Here’s the analogy:
Yet I’ve stopped climbing. I’ve reached a floor, maybe the fourth. Maybe the forty-fifth. It doesn’t matter so much the number. But I can’t locate the staircase. I’m wandering around, lost, scattered, afraid, and somewhat crazed trying to find the stairway again.
So, in many ways, I’m stuck.
After spending much time searching for the staircase, I’ve become exhausted.
Exhaustion can make a person high strung. Exhaustion can frazzle the nerves. Once a person’s nerves are frazzled, well……the person might do things out of character. I find myself going against my own best judgement and doing reactionary, ridiculous things.
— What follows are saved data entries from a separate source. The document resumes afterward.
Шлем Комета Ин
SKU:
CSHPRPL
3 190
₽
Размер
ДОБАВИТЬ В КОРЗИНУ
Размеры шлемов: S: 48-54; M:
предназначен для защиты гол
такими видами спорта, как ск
I hope so much that I locate the staircase again. That I can continue climbing. Hoping I’ll have enough hope to keep searching. I’ve gotten to the point where little else matters but finding those stairs.
Darkness makes it hard to see. And it’s the season when it’s dark. Seeing the sun is rare. It’s cloudy, rainy, sometimes snowy, and these conditions block my vision. It’s a season of cold. And when it’s cold I want to get warm. I want to settle in, escape the cold, instead of exposing myself and pressing on.
I feel like there are people on the stairs, yelling at me. Some are suggesting ways to find the stairs again. I can hear footsteps, people continuing to climb. They don’t stop at the floor I’m stuck on. No one does. I’m here alone.
I truly believe I’ll find the staircase again. I’ll get off this floor. For good. I’ll begin the climb upwards again. And I won’t come back down to this level. I’m just not sure when or exactly how.